Martin Walser zum Neunzigsten

Am liebsten würde ich Martin Walser, der am 24. März seinen neunzigsten Geburtstag hat, hier einmal als Kirchendichter rühmen. Nicht wirklich im Ernst natürlich. Denn Martin Walser ist bekanntlich kein Kirchendichter, sondern, wenn man sein Schaffen mit einer prägnanten Formel benennen will, ein Dichter – und das heißt in diesem Fall: ein Verdichter – der menschlichen Daseinsweise unter den Bedingungen der ganz und gar säkularisierten und mit allen Wassern der Erkenntniskritik und Dialektik, der Transzendenzbezweiflung und Diesseitsfixierung, der Konsumorientierung und des Hedonismus gewaschenen, ja abgebrühten Moderne inklusive ihrer postmodernen Steigerungsform.

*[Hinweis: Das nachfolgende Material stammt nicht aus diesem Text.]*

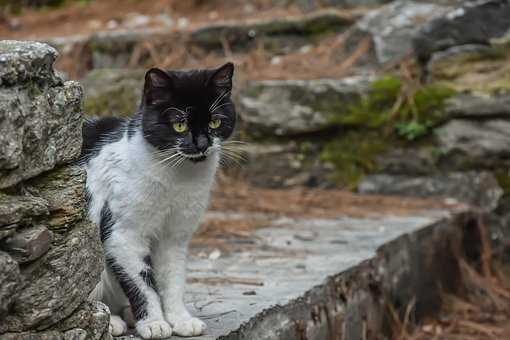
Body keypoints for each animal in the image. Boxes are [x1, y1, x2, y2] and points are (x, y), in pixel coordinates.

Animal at [81, 63, 237, 338]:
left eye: (215, 121)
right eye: (179, 125)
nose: (202, 144)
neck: (178, 179)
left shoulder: (174, 237)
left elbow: (173, 281)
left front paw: (180, 320)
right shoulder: (124, 235)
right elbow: (142, 284)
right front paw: (154, 322)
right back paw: (112, 321)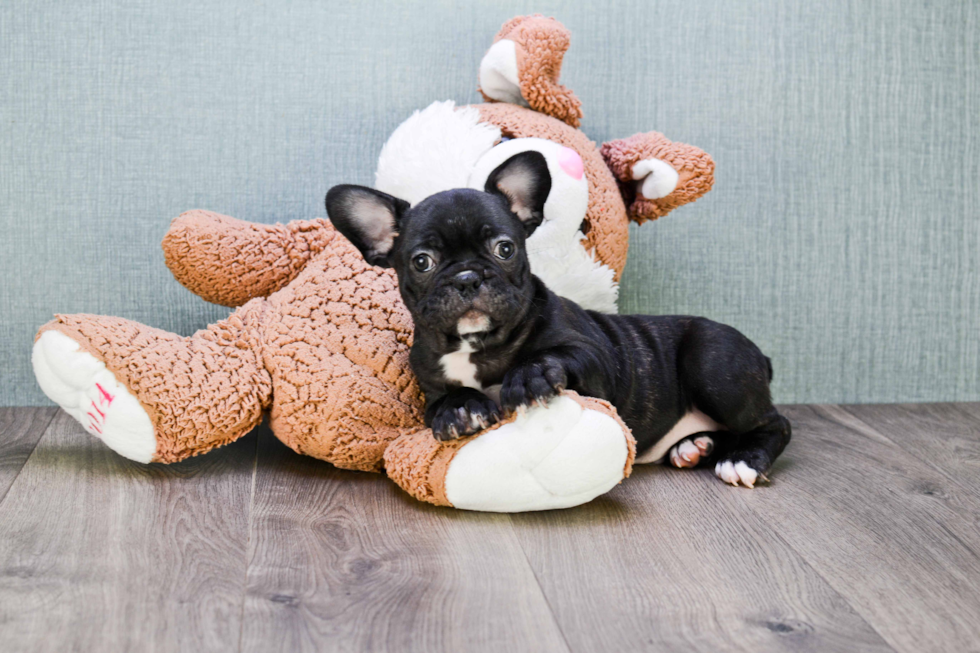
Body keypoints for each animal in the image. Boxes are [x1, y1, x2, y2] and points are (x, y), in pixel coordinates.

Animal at [326, 152, 792, 484]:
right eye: (422, 261)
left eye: (505, 248)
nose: (467, 277)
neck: (477, 344)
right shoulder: (429, 382)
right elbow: (442, 401)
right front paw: (460, 410)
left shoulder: (597, 357)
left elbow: (556, 356)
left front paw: (528, 377)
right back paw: (694, 447)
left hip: (714, 364)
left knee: (774, 422)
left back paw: (743, 460)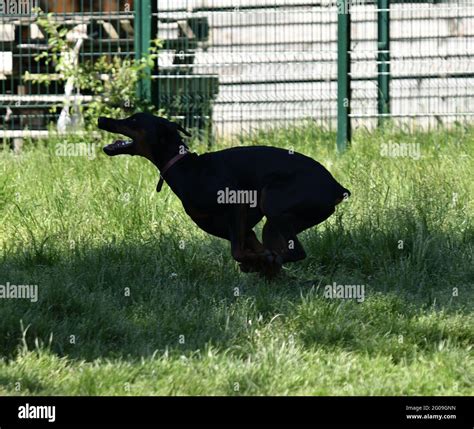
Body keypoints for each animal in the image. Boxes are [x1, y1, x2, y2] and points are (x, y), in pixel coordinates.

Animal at [98, 112, 350, 276]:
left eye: (134, 120)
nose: (102, 119)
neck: (186, 168)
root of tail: (337, 187)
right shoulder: (244, 230)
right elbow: (250, 250)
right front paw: (260, 265)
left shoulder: (235, 205)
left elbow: (237, 252)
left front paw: (258, 262)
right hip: (275, 224)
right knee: (283, 246)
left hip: (273, 203)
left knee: (296, 251)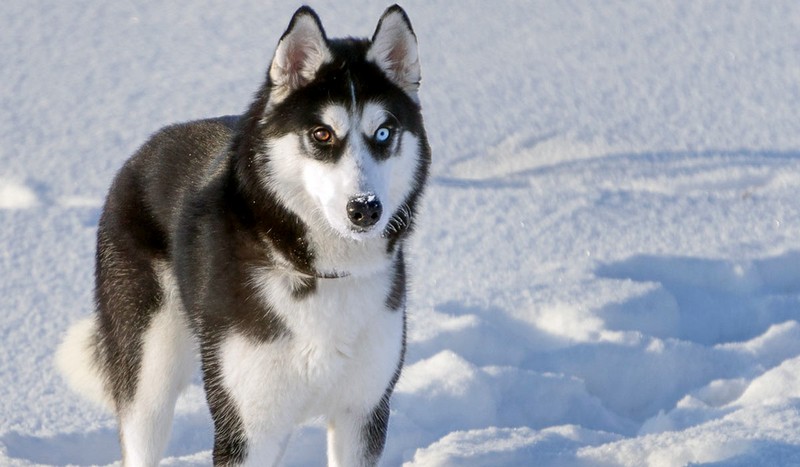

Schon in seinem ersten Roman, Ehen in Philippsburg (1957), hat Walser ein feinfühliges und zugleich schonungsloses, zwischen Staunen und Kritik oszillierendes Bild dieses immer moderner, schicker und freizügiger, nur nicht unbedingt glücklicher werdenden Daseins geboten, und seine letzten großen Romane, Angstblüte (2006) und Muttersohn (2011), sind zeitgemäße Novellierungen und zugleich Steigerungen dieser modernen Daseinserkundung und -beschreibung, die den Finger immerzu eng am Puls der Zeit hat und die Kennworte der Epoche, ihre Reizvokabeln und Redensarten, zum Funkeln bringt. Ein Daseins- und Gegenwartsverdichter also, aber kein Kirchendichter.